Lagu sendu tentang kematian terdengar mengalun perlahan dalam kegelapan. Tak satu pun yang tahu siapa yang berada di balik kegelapan yang sedang menyenandungkan lagu itu. Lagu tentang kematian...ya, lagu tentang kematian bukan lagu tentang terlahirnya sebuah kehidupan. Kehidupan tak pernah hadir dalam kepastian, tak pernah hadir sendirian tanpa ditemani tanya. Tetapi kematian...kematian datang sebagai kepastian, datang seperti sebuah kalimat berita yang digoreskan seorang wartawan. Tak pernah kematian datang ragu-ragu. Suara sang penyanyi semakin sendu, semakin pilu, semakin menyayat hati, lebih mirip sebuah jeritan kesakitan. Ini...ini nyaris seperti...akh suara sendu pelantun lagu kematian makin keras tanpa tegas. Ya, tak ada tegas di sana . Tak ada pekik tapi ini teriak menyanyi. Lagu sendu kematian lalu terdiam serentak, tak ada bunyi lain di sana . Hening dalam sepi.

* * *

Chandra terlahir sebagai bulan yang muncul di tengah kegelapan. Saat ia lahir langit sedang gelap. Tak ada sepenggal pun bulan yang menampakkan rupanya. Jadilah ia tercipta dengan nama Chandra, seperti nama yang dimilikinya saat ini, tentu sampai ia kembali ke dunia yang merindukannya. Ia amat manis, menawan, cantik, tapi wajahnya tidak bopeng seperti permukaan bulan (ia sering tertawa kalau membayangkan hal ini...hahaha...). Ia terlahir sebagai Chandra, tujuhbelas tahun yang lalu [sekali lagi!] ketika di langit tak ada bulan dan ketika bintang-bintang tak satupun yang menghiasi kepekatan sang malam.

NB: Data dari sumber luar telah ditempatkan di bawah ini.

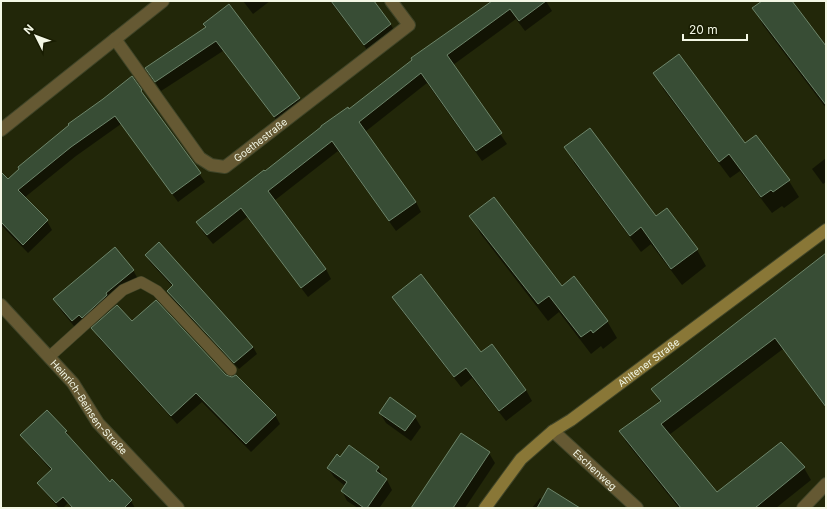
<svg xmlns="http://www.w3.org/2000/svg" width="827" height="509" viewBox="0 0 827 509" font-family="Inter,sans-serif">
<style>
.shadow{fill:#0007}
.building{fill:#384d35;stroke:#6d856a}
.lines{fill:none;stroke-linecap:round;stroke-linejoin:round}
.lane-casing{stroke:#3f4428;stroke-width:12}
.street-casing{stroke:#3f4428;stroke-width:14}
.secondary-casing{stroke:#3f4428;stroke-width:14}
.lane{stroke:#655933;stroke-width:11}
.street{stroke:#655933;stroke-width:12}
.secondary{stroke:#897737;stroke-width:12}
.labels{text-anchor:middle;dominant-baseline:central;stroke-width:3;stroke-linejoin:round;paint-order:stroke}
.street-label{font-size:10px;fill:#f3f7e5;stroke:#191d02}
</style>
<rect width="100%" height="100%" fill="#222709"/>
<g class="shadow">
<path d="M243,1H270L253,14Z"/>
<path d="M330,1H373L391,25L397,35L371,55Z"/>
<path d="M492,1H546L552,11L525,31L516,19L453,65L507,144L482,161L427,83L365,132L416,202L421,212L396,231L338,151L274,201L326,269L331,279L308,297L247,217L213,244L203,232L198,222L349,110L492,2Z"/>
<path d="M763,1H791L826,47V108L763,25L754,8Z"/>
<path d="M207,28L299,98L305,108L281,126L223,51L161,91L146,68Z"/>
<path d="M655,73L789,181L799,197L784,208L782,206L772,213L740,171L730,178L664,90Z"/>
<path d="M132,78L205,182L178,202L121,124L76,156L24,198L47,221L52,230L28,253L1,225V187Z"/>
<path d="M566,147L697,250L706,266L682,285L651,244L641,252L575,164Z"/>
<path d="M826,158V182L823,184L812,169Z"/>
<path d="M471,216L607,321L617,338L603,349L601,346L591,354L559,312L548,321L480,233Z"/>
<path d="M826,254V408L783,349L669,435L717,493L781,444L804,468L811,480L776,508H679L627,443L620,432L660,402L653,389Z"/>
<path d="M146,255L253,347L257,354L239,369L172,298L168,291L173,287L150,262Z"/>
<path d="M133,270L139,281L78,331L60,309L54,299Z"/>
<path d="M393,297L481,354L526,390L532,401L506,421L472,378L461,387L399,307Z"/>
<path d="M131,323L225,376L275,415L280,424L251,452L202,402L177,424L98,337L93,328Z"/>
<path d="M380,413L415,417L421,427L411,441L386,423Z"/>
<path d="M66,431L70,438L110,483L112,481L131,501L135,508H72L68,503L63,508H59L43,490L39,483L52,471L26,442L22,435Z"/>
<path d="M349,446L379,468L383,478L387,480L392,490L380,507L381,508H358L347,501L342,491L345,486L334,477L328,468L340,458Z"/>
<path d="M489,453L495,463L465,508H412Z"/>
<path d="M540,498L543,500L578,508H532Z"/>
</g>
<g class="building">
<path d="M331,1H374L391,24L364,45Z"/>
<path d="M492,1H546L519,21L510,9L447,55L502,133L476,151L421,73L359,122L416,202L389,221L332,141L268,191L326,269L301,288L241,208L207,235L196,222L264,170L265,171L321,127V126L348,107L349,109L412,60L411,58Z"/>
<path d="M762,1H792L826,46V105L752,8Z"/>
<path d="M229,4L300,98L274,117L216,41L155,82L145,68L206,27L203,24Z"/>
<path d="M679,54L745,143L756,135L790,180L773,192L771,190L761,197L729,154L719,162L653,73Z"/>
<path d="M132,76L142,90L141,91L201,173L172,194L115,116L71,147L18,190L48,220L23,245L1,222V172L8,179L19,169L18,167L69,125L68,124L103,99Z"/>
<path d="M590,128L656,216L667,208L698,249L671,269L641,227L630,236L564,147Z"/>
<path d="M494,197L562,286L574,276L608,321L593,333L591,330L581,337L549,296L538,304L469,216Z"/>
<path d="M159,242L253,347L234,363L167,291L173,285L145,255Z"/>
<path d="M115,247L134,270L106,293L107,295L82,318L79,315L72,321L53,299Z"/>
<path d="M826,253V407L775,338L661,424L717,492L781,442L805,467L755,508H681L619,431L661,401L651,389Z"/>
<path d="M421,274L481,352L492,344L526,390L499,411L466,368L454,377L392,297Z"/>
<path d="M156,300L226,375L232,377L236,375L276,415L246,444L196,393L171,416L91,328L117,305L132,321Z"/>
<path d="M390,397L416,416L405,431L379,413Z"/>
<path d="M47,410L67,431L65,432L110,482L112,479L132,500L124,508H73L63,497L56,503L37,483L52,469L20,435Z"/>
<path d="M461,433L490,452L453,508H411Z"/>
<path d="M349,445L379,467L376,471L387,479L367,508H364L341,491L347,482L327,468L337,454L340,457Z"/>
<path d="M548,488L580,508H537Z"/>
</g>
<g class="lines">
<defs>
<path id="lane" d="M49,357L123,290L141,282L157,291L231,370"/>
<g id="street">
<path id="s1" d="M115,39L200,158L211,165L225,167L409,25L391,1"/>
<path d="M1,130L36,102L163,1"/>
<path id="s2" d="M1,305L73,383L98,423L178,508"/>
<path id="s3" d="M553,431L637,508"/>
<path d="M803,508L826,484"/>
</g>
<g id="secondary">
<path id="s4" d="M485,508L521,459L553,431L571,420L826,230"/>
</g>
</defs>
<use href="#lane" class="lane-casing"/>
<use href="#street" class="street-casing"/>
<use href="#secondary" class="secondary-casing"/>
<use href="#lane" class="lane"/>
<use href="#street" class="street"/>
<use href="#secondary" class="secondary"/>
</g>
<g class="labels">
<g class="street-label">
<text stroke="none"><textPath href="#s1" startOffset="218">Goethestraße</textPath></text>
<text stroke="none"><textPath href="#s4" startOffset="221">Ahltener Straße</textPath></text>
<text stroke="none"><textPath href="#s2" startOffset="135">Heinrich-Beinsen-Straße</textPath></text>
<text stroke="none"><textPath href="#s3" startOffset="57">Eschenweg</textPath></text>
</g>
</g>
<rect width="827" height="509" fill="none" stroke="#f3f7e5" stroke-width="4"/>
<g transform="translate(36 36) rotate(312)" stroke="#191d02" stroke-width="3" paint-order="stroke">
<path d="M0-3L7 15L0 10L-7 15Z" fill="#f3f7e5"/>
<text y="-6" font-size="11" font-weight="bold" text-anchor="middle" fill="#f3f7e5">N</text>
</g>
<path d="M683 34v6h64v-6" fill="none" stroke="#f3f7e5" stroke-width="2"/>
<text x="689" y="34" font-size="12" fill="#f3f7e5" stroke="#191d02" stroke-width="3" paint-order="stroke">20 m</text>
</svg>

Chandra memang selalu ceria. Tak pernah sedih, mungkin selamanya dia tak akan sedih. Ia seolah tercipta sebagai sosok yang akan selalu tertawa, sosok yang akan selalu tersenyum dan sosok yang akan selalu riang, nyaris tak ada sendu di wajahnya. Banyak orang heran memandang pembawaannya itu. Mungkin juga orang-orang itu iri terhadapnya. Tapi, ia seolah tak pernah menghiraukan orang-orang itu. Ia tak mau peduli pada orang-orang itu. Di sekolahnya pun ia tak mau peduli pada temamn-temannya yang memandang heran pada kepribadiannya. Sayang, ia tak pernah bisa menyangkal kalaau ia...hatinya amat pilu, sedih. Ia tak punya ayah.

“Bu...Ibu...Ayah mana?” tanyanya suatu ketika kepada ibunya. Ibunya terdiam. Ia memandangi anak gadisnya yang pasti ingin tahu sperma siapa yang membuahi ovumnya sehingga lahirlah manusia yang kini duduk di hadapannya. Ya, anak gadisnya sendiri.

“Ibu...Ibu kok diam? Ayah mana?” tanyanya sekali lagi. Hanya diam. Tak ada suara.

“Mengapa Ibu diam kalau saya bertanya tentang ini? Sudah berkali-kali saya bertanya tetapi Ibu tak pernah cerita!”

Masih hening. Masih tak ada suara dari sang Ibu. Hanya pandangan sendu.

“Bu...,” ia mengguncang tubuh ibunya. Menyadarkan sang ibu yang mungkin sudah terbang ke alam khayal.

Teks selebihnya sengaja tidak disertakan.